17. RZA, novelty rapper
Before he revolutionized hip-hop as the architect and sonic mad scientist behind the Wu-Tang Clan, RZA released a goofy novelty single and EP called Ooh I Love You Rakeem under the moniker Prince Rakeem. Alas, it wasn’t RZA’s destiny to become the poor man’s Fresh Prince, and the bubblegum trifle bombed. Prince Rakeem was dropped from Tommy Boy, and the man born Robert Diggs reinvented himself as a torchbearer for gritty underground East Coast hip-hop.
18. Matthew Weiner, sitcom scripter
Before Mad Men creator Matthew Weiner acquired the reputation as the most accomplished, sophisticated television writer of this era, he apprenticed under David Chase and Terence Winter as a writer and producer on The Sopranos for three seasons—a gig he got because Chase liked his unproduced Mad Men pilot script so much. But Weiner was a gainfully employed TV scribe even before that, toiling away on sitcoms. He worked on the short-lived Téa Leoni vehicle The Naked Truth, and the much-loved Andy Richter Controls The Universe, but his biggest pre-Sopranos TV credit was as a writer-producer on Becker for two seasons. Weiner-penned Becker episodes like “The Ghost Of Christmas Presents”—in which Ted Danson’s misanthropic doctor keeps failing to deliver the gift he promised to an underprivileged child—don’t show even a hint that the person who wrote them could go on to write a TV episode as brilliant as “The Suitcase.” Still, Becker and Don Draper would probably get along well. They’re both complainers.

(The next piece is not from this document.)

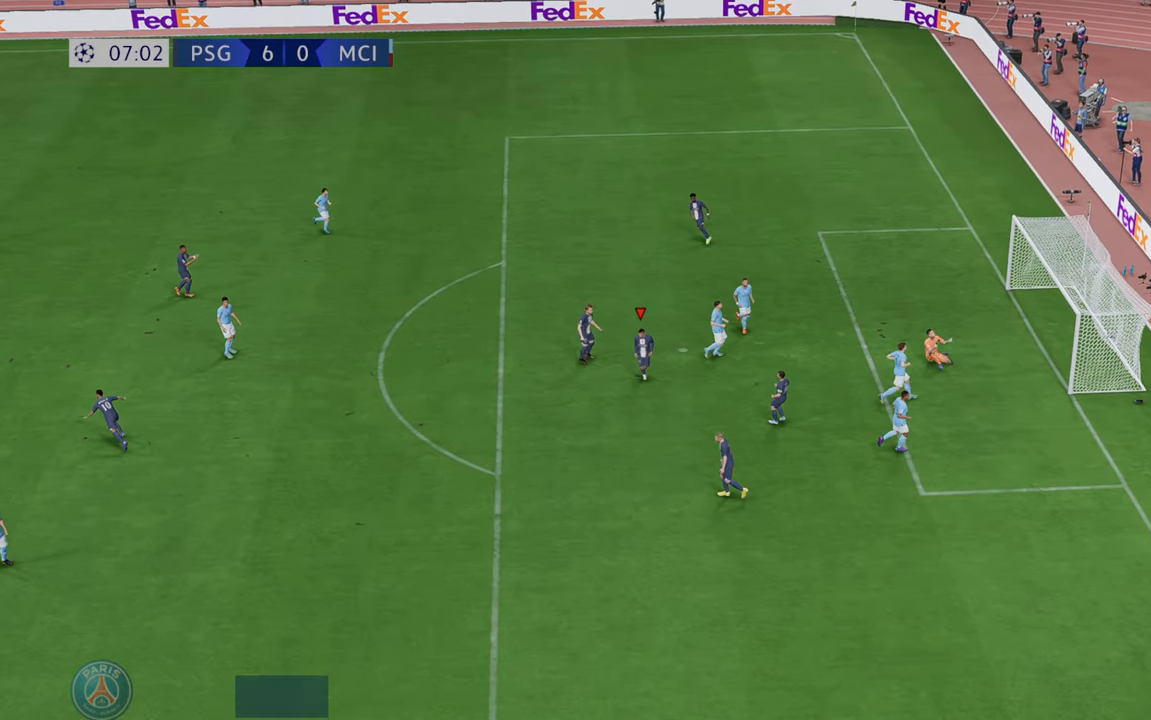
{"dt_ms": 500, "buttons": [], "left_stick": "down", "right_stick": "center", "events": []}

19. The Moody Blues, English R&B giants
In 1967, The Moody Blues had a worldwide hit with their second album, Days Of Future Passed, a pop-rock-classical fusion influenced strongly by the band’s two newest members, John Lodge and Justin Hayward, the latter of whom wrote the album’s two biggest singles, “Nights In White Satin” and “Forever Afternoon (Tuesday?).” The band went on to continued success over the next decade-plus as one of the stalwarts of what came to be called “progressive rock.” But it rarely reached back to its roots and the reason it was called “The Moody Blues” in the first place: Before Lodge and Hayward arrived, the band was led by Denny Laine and Clint Warwick, and was part of the R&B-heavy wave of the British Invasion. Its 1965 debut album, The Magnificent Moodies, is one of the best of its kind, mixing James Brown and Sonny Boy Williamson covers with similarly spirited originals, and peaking with “Go Now,” an impassioned take on an obscure early-’60s soul single.